With me the emotion is always fear but it isn't necessarily on how I feel about the other people in the situation beyond their control over the environment that demands a response from me that I'm having difficulty making. They may believe that my verbal skills are such that my responses are more unrehearsed than they are, that my ability to sort through current information that I'm receiving is better than it is, that I am more able to change direction in a conversation than I am, and that sorting through all the emotions that others are feeling within a conversation is something I can do more easily than I actually can. The way I see others doing this is similar to the way that I watch them be able to weave through traffic and change a barrage of images into static symbols they can negotiate.
This difficulty is not the same with other autistics though it may be similar with some. However, it can be something that causes people difficulty, which isn't readily noticeable by others. These difficulties and the issues they present aren't something that many people will understand even after spending lots of time with me.

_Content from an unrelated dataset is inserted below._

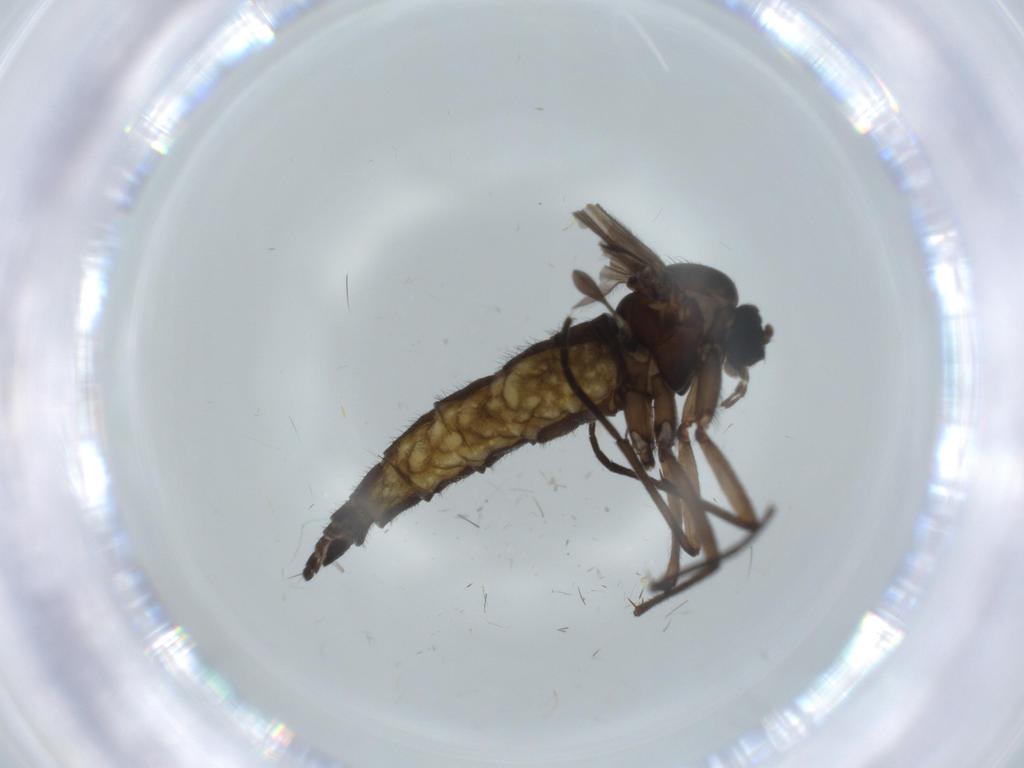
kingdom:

They will have no doubt that there's a problem but won't know what it is.
As long as everyone is seen as competing for the same thing in life and accommodations are seen as some type of advantage in that competition people will be less able to understand each other and be encouraging and empowering.
The truth is there is no scarcity of the compassion that produces encouragement and empowerment anywhere in the human species. Accommodations don't need to be seen as either an undue advantage or an excuse for irresponsibility. There are many more possibilities than just these two. People have many different motivations and many different goals and their expressions of creativity and inspiration are severely impaired when others believe that any aid that someone else gets will somehow reduce the aid that they themselves get. Indeed, the opposite is true. Encouragement and accommodation create more of the same for everyone in the same way that greed and theft do.
This environment of encouragement is readily accessible to everyone and will provide us all with the necessary resources to survive. If the environment is instead infected with parasitic attitudes where no one feels like they are receiving their due, everyone will indulge in the luxury of seeing every standard they can meet as their divine inheritance and every substandard expression as a sinful act meant to rob them of the reward they deserve.